Page –
——————————

SECURITIES PURCHASE AGREEMENT

THIS SECURITIES PURCHASE AGREEMENT (this “Agreement”), dated on and as of the latest date set forth on the signature page hereto, by and between Virtual Piggy, Inc., a Delaware corporation (the “Company”), and the purchaser identified on the signature page hereof (“Purchaser”).

 

R E C I T A L S:

WHEREAS, Purchaser desires to purchase and the Company desires to sell securities on the terms and conditions set forth herein.

 

NOW, THEREFORE, in consideration of the premises hereof and the agreements set forth herein below, the parties hereto hereby agree as follows:

 

1.          The Offering.

——————————

Brief – Write out the securities purchase agreement from "THIS SECURITIES PURCHASE" to "set forth herein.".

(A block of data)

——————————

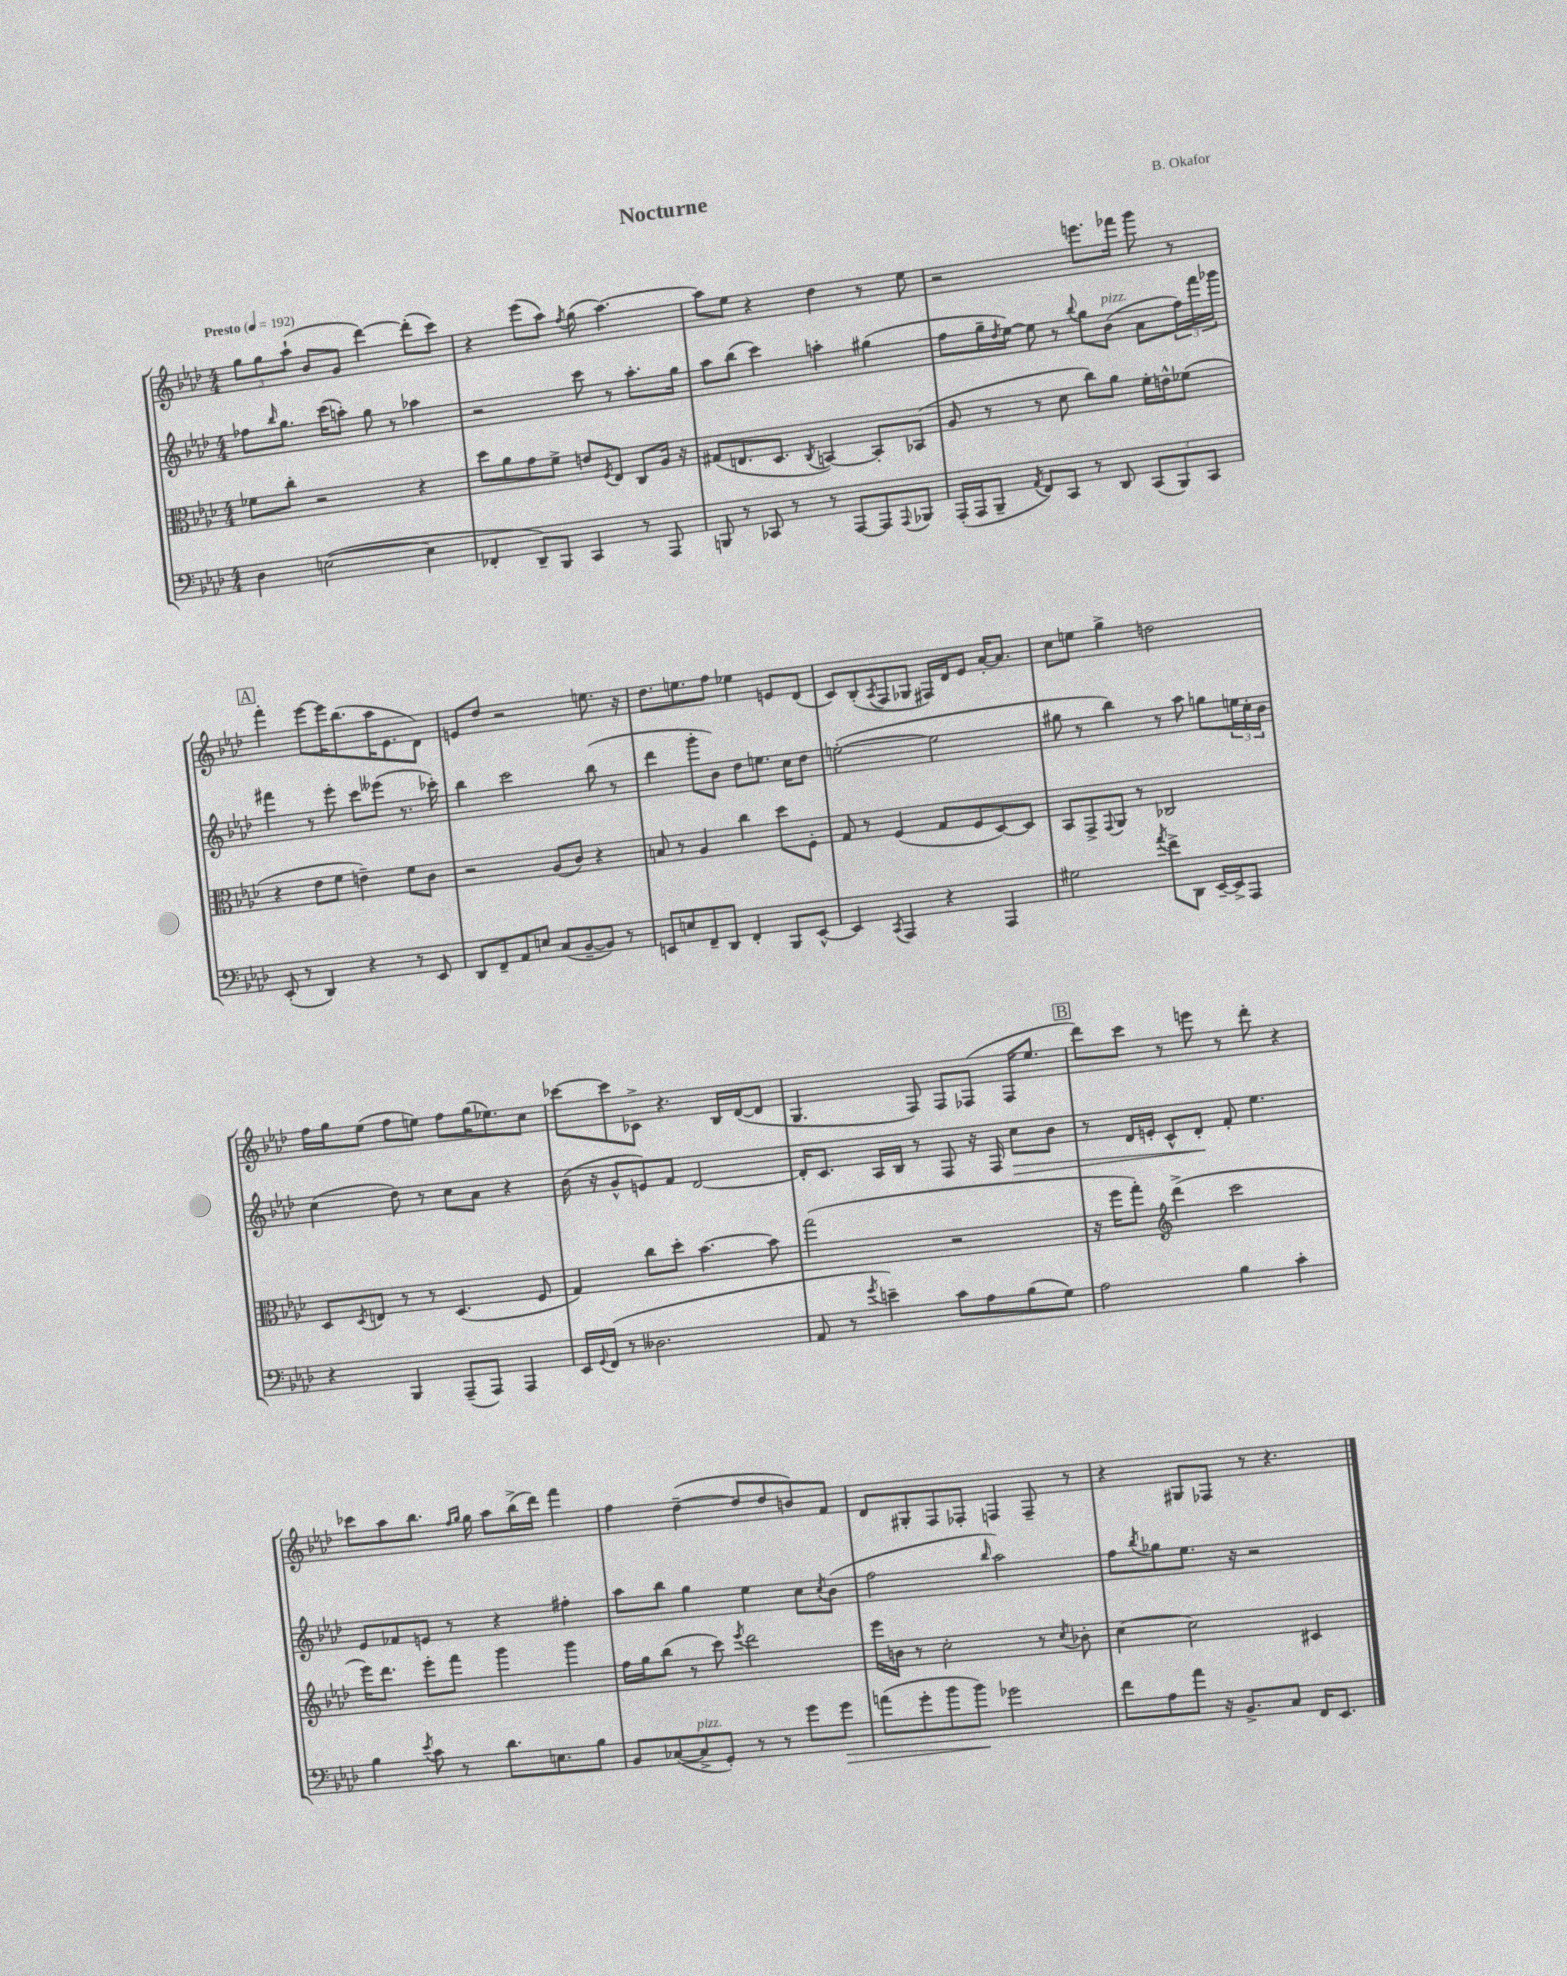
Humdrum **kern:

**kern	**kern	**kern	**kern
*staff4	*staff3	*staff2	*staff1
*clefF4	*clefC3	*clefG2	*clefG2
*k[b-e-a-d-]	*k[b-e-a-d-]	*k[b-e-a-d-]	*k[b-e-a-d-]
*M4/4	*M4/4	*M4/4	*M4/4
*MM192	*MM192	*MM192	*MM192
4D-	8f-	8ff-	12gg
.	.	.	12gg
.	.	16qqbb-	.
.	8cc'	8.gg	.
.	.	.	(12aa-`
([2E	2r	.	8b-
.	.	(16ccc	.
.	.	8aa')	8g
.	.	8gg	[4ddd-)
.	.	8r	.
4E]	4r	4aa-	(8ddd-']
.	.	.	8ccc)
=	=	=	=
4FF-'	8dd-	2r	4r
.	8a-	.	.
8DD-~)	8g	.	(8eee-
8BBB-	8f^	.	8aa-)
.	.	.	8qff
4CC	8e	8ccc	(8gg
.	8qF	.	.
.	8E-	8r	[4.aa-)
8r	8C	8.aa-'	.
8AAA-	16A-	.	.
.	16r	16gg	.
=	=	=	=
8BBB	(8G#	8aa-	8aa-]
8r	8.E	(8bb-	8ee-
8CC-	.	4ccc)	4r
.	8.D-	.	.
8r	.	.	.
.	8qC	.	.
8r	[4BB)	4aa'	4dd-
[8AAA-	.	.	.
8AAA-]	8BB']	(4gg#	8r
8qqAAA-	.	.	.
8BBB-	(8BB-	.	8ee-
=	=	=	=
(16AAA-'	8A-	8ff	2r
16AAA-	.	.	.
8BBB-~	8r	16gg~	.
.	.	8qdd-	.
.	.	[16ee-)	.
8qAA-	.	.	.
8FF)	8r	8ee-]	.
8CC	8d-	8r	.
.	.	8qqbb-	.
8r	8cc)	8gg	8.eee
8DD-	8a-	(8b-	.
.	.	.	16fff-
(12CC	16f'	8a-	8ggg
.	16e^^	.	.
12BBB-)	.	.	.
.	(8f-	24ff)	8r
12CC	.	24fff	.
.	.	24ggg-	.
=	=	=	=
(8EE-'	4r	4fff#	4fff'
8r	.	.	.
4DD-)	8e-	8r	[8eee-
.	8f	8eee-'	16eee-]
.	.	.	(8.bb-
4r	4e~)	8ccc	.
.	.	(8eee--	16aa-
.	.	.	8.e-
8r	8f	8.r	.
8EE-	8c	.	8d-)
.	.	16ccc-')	.
=	=	=	=
8DD-	2r	4bb-	8e
8FF~	.	.	8dd-
8AA-	.	2ccc	2r
8E	.	.	.
(8C	(8A-	.	.
[8BB-~	8c)	.	.
8BB-])	4r	(8bb-	8.ee
8r	.	8r	.
.	.	.	16r
=	=	=	=
8EE	8B	4ddd-	8.dd-
8E	8r	.	.
.	.	.	8.ee
8FF~	4A-	8ggg'	.
8DD-	.	8b-)	8ff
4FF'	4cc	8dd-	4ee-
.	.	8.ee	.
8BBB-	8dd-	.	8e
.	.	16cc	.
[8EE^^	8F'	8dd-	(8d-
=	=	=	=
4EE]	8G	([2ee'	8c)
.	8r	.	(8B-'
8qCC	.	.	8qA-
4AAA-	(4F	.	8F
.	.	.	8G-
4r	8G	2ee]	16F#)
.	.	.	16d-
.	8F	.	8e-
4AAA-	[8D-)	.	[16a-'
.	.	.	8.a-]
.	8D-]	.	.
=	=	=	=
2G#	8BB-	8gg#	8cc
.	8GG^	8r	8ee
.	8qqGG	.	.
.	8AA-	4bb-)	4gg^
.	8r	.	.
8qa-	.	.	.
8f^	2C-	8r	2dd
8DD-	.	8aa-	.
[16EE-~	.	8gg	.
16EE-^]	.	.	.
8AAA-	.	24ee	.
.	.	24cc'	.
.	.	24b-	.
=	=	=	=
4r	8D-	(4cc	16ff
.	.	.	16gg
.	8qD-	.	.
.	8E	.	(8ee-
4BBB-	8r	8dd-)	8ff
.	8r	8r	8ee)
(8AAA-~	(4.D-	8cc	8ff
8AAA-)	.	8a-	(16gg
.	.	.	8.ee-)
4AAA-	.	4r	.
.	8F	.	8cc
=	=	=	=
16EE-	4G)	(16b-	[8ccc-
8qqGG	.	.	.
(16FF	.	16r	.
8r	.	8g^^	8ccc-]
2.D--	8cc	8e)	8c-^
.	8dd-'	8f	4.r
.	[4.b-	[2d-	.
.	.	.	16B-
.	.	.	([16d-
.	8b-]	.	8d-]
=	=	=	=
8AA-	(2gg	16d-']	4.G
.	.	8.c	.
8r	.	.	.
8qg	.	.	.
4e~)	.	16A-	.
.	.	16B-	.
.	.	8r	8F)
8c	2r	8F	8F
8A-	.	16r	(8F-
.	.	16F	.
(8B-	.	8cc	16F-
.	.	.	8.ee-
8G)	.	8b-	.
=	=	=	=
2A-	16r	8r	8ddd-)
.	16ff	.	.
.	8gg')	16d-	8ccc
.	.	16e'	.
*	*clefG2	*	*
.	(4ddd-^	8c^^	8r
.	.	8d-'	8eee
4B-	2ccc	8f'	8r
.	.	4.ee-	8ddd-'
4c'	.	.	4r
=	=	=	=
4B-	16eee-)	8e-	8ccc-
.	8.ddd-	.	.
.	.	8f-	8aa-
8qe-	.	.	.
8c	8eee-'	8e	8.bb-
8r	8fff	8r	.
.	.	.	16qqff
.	.	.	16qqgg
.	.	.	16gg
8.d-	4ggg	4r	8aa-
.	.	.	(16bb-^
8.E	.	.	16ddd-)
.	4ggg	4ff#'	4fff
8B-	.	.	.
=	=	=	=
8BB-	16ff	8aa-	4ff
.	16gg	.	.
([8C-	(8bb-	8bb-	.
8C-^]	8r	4gg	([4dd-~
8GG')	8ccc)	.	.
.	8qeee-	.	.
8r	2ddd-	4ee-	8dd-]
8r	.	.	8dd-
8g	.	8cc	8b)
.	.	8qcc	.
8g	.	(8b-	8f
=	=	=	=
(8a	16eee-	2ff	8d-
.	16b	.	.
8g'	8r	.	8G#'
8b-	2cc'	.	8F
8b-)	.	.	8F-'
.	.	16qqbb-	.
2g-	.	2aa-)	4F
.	8r	.	8F~
.	8qcc	.	.
.	8b-'	.	8r
=	=	=	=
8f	[4cc	8ff	4r
.	.	8qbb-	.
8A-	.	8gg-	.
8a-	2cc]	8.ee-	8G#
16r	.	.	8F-
8.BB-^	.	16r	.
.	.	2r	8r
8C	.	.	4.r
16FF	4c#	.	.
8.EE-	.	.	.
==	==	==	==
*-	*-	*-	*-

——————————

Right answer –
THIS SECURITIES PURCHASE AGREEMENT (this “Agreement”), dated on and as of the latest date set forth on the signature page hereto, by and between Virtual Piggy, Inc., a Delaware corporation (the “Company”), and the purchaser identified on the signature page hereof (“Purchaser”).

 

R E C I T A L S:

WHEREAS, Purchaser desires to purchase and the Company desires to sell securities on the terms and conditions set forth herein.